'Most radicalism linked to the Internet'
'Most radicalism linked to the Internet'
The Internet has surpassed universities and prisons in nurturing extremist threat.

London: Internet service providers should do more to prevent the web from playing a role in promoting violent extremism, British lawmakers said in a report published on Monday.

The Internet has become an important factor in nurturing the extremist threat, surpassing universities and prisons as a place where dangerous ideas are developed and traded, the lawmakers said.

"We remain concerned by the growing support for nonviolent extremism and more extreme and violent forms of far-right ideology," the Home Affairs Committee said in its report, which follows a nine-month inquiry.

Britain has been involved in a number of terror plots. On July 7, 2005, four suicide bombers killed 52 people in synchronised attacks on London's transit system. A year later, US and British intelligence officials thwarted one of the largest plots yet — a plan to explode bombs on nearly a dozen trans-Atlantic airliners. Last week, four British men fuelled by the words of a US-born Muslim cleric pleaded guilty to involvement in an al-Qaida inspired plot to bomb the London Stock Exchange at Christmastime.

The Home Affairs Committee said the Internet "was now one of the few unregulated spaces where radicalization is able to take place" and played a greater role in promoting violence than prisons, universities or places of worship — a pointed rebuke to other government officials who had identified those areas as high risk.

"More resources need to be directed to these threats and to preventing radicalisation through the Internet and in private spaces," said Keith Vaz, chairman of the committee. "These are the fertile breeding grounds for terrorism."

Lawmakers urged Internet service providers to be more active in monitoring the sites they host and work with the government on developing a code of practice to remove any material that promotes violence extremism.

But civil liberties campaigners slammed the suggestion, saying courts - not "unaccountable officials" - should decide when to block online content.

"The level of monitoring required to police such a scheme would mean a significant invasion of every internet user's privacy," said Nick Pickles, director of privacy group Big Brother Watch. "There is a serious risk that this kind of censorship not only makes the Internet less secure for law-abiding people, but drives underground the real threats and makes it harder to protect the public."

The committee directly challenged the view expressed last year by Home Secretary Theresa May, who said that universities and prisons are among the most vulnerable areas. May accused universities of complacency in tackling Islamic extremism on campus, saying educators had not been taking the issue seriously.

The new report says "there is seldom concrete evidence" linking the development of extremist views to universities.

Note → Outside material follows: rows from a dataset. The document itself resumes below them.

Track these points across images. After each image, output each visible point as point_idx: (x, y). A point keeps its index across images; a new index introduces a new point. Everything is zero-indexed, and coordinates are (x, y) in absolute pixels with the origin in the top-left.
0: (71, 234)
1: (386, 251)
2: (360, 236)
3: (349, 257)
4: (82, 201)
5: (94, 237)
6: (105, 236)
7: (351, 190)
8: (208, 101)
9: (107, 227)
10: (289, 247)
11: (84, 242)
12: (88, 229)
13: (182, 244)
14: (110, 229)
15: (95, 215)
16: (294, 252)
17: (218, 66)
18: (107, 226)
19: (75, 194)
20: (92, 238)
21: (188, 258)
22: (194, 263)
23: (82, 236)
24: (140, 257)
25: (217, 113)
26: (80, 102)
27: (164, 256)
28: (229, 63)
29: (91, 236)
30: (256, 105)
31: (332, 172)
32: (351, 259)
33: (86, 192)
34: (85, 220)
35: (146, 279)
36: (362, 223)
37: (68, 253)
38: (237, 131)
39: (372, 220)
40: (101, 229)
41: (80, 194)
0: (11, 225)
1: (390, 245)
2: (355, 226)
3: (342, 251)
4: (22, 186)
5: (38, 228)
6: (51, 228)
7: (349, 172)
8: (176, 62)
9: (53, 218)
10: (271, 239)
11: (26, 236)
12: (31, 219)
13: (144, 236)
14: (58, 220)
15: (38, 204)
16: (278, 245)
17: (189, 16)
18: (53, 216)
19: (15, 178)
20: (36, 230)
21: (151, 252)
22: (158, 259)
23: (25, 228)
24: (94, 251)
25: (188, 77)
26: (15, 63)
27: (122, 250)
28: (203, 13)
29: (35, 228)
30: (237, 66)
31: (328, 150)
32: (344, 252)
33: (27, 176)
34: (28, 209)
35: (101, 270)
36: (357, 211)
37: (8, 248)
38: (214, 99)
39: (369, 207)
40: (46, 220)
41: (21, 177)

It also warns of a threat from the far right - which it said consists mostly of "solitary, disaffected individuals" - rather than organised terrorist units — and called for better information-sharing between prison bosses, the police and the UK Border Agency following the release of prisoners who have been convicted of terror offenses.

Britain's Home Office said it would consider the committee's findings.

"We are working closely with the police and Internet service providers to take Internet hate off the web," it said in a statement.